We experiment on video prediction task in this dataset.
Run the following command to train SAVi on OBJ3D videos. Please launch 3 runs and select the best model weight.
python scripts/train.py --task base_slots \
--params slotformer/base_slots/configs/savi_obj3d_params.py \
--fp16 --ddp --cudnn
Alternatively, we provide pre-trained SAVi weight as pretrained/savi_obj3d_params/model_40.pth
.
Then, we'll need to extract slots and save them. Please use extract_slots.py and run:
python slotformer/base_slots/extract_slots.py \
--params slotformer/base_slots/configs/savi_obj3d_params.py \
--weight $WEIGHT \
--save_path $SAVE_PATH (e.g. './data/OBJ3D/slots.pkl')
This will extract slots from OBJ3D videos, and save them into a .pkl
file (~692M).
Alternatively, we also provide pre-computed slots as described in benchmark.md.
For the video prediction task, we train SlotFormer over slots, and then evaluate the generated frames' visual quality.

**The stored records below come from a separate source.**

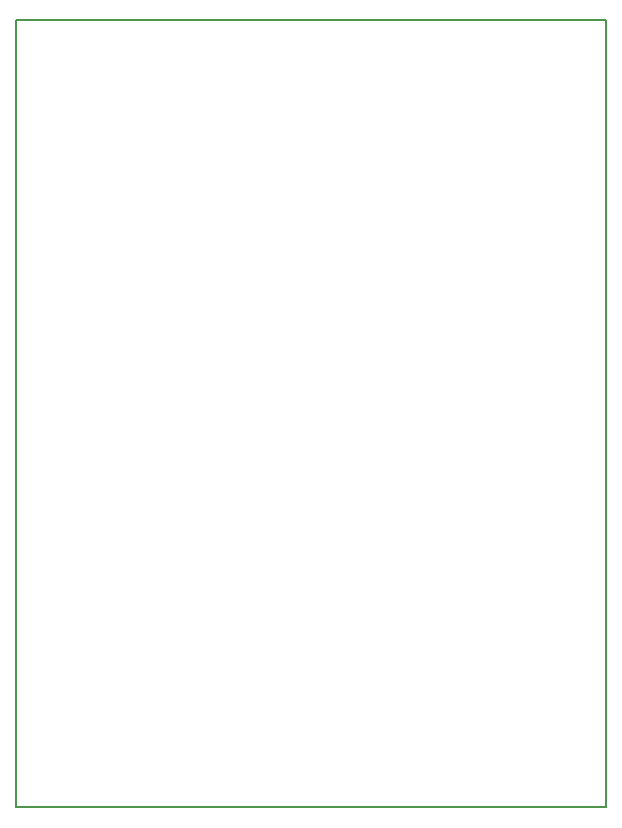
<source format=gm1>
G04 MADE WITH FRITZING*
G04 WWW.FRITZING.ORG*
G04 DOUBLE SIDED*
G04 HOLES PLATED*
G04 CONTOUR ON CENTER OF CONTOUR VECTOR*
%ASAXBY*%
%FSLAX23Y23*%
%MOIN*%
%OFA0B0*%
%SFA1.0B1.0*%
%ADD10R,1.975260X2.629970*%
%ADD11C,0.008000*%
%ADD10C,0.008*%
%LNCONTOUR*%
G90*
G70*
G54D10*
G54D11*
X4Y2626D02*
X1971Y2626D01*
X1971Y4D01*
X4Y4D01*
X4Y2626D01*
D02*
G04 End of contour*
M02*
</source>
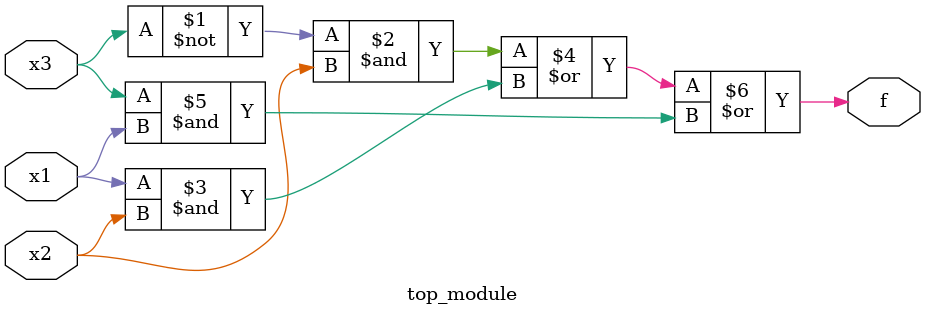
<source format=v>
module top_module( 
    input x3,
    input x2,
    input x1,  // three inputs
    output f   // one output
);
    assign f = (~x3&x2 ) | (x1&x2) | (x3&x1) ; 
endmodule

</source>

Train a SlotFormer model on extracted slots by running:
python scripts/train.py --task video_prediction \
--params slotformer/video_prediction/configs/slotformer_obj3d_params.py \
--fp16 --ddp --cudnn
Alternatively, we provide pre-trained SlotFormer weight as pretrained/slotformer_obj3d_params/model_200.pth
.
To evaluate the video prediction task, please use test_vp.py and run:
python slotformer/video_prediction/test_vp.py \
--params slotformer/video_prediction/configs/slotformer_obj3d_params.py \
--weight $WEIGHT
This will compute and print all the metrics.
Besides, it will also save 10 videos for visualization under vis/obj3d/$PARAMS/
.
If you only want to do visualizations (i.e. not testing the metrics), simply use the --save_num
args and set it to a positive value.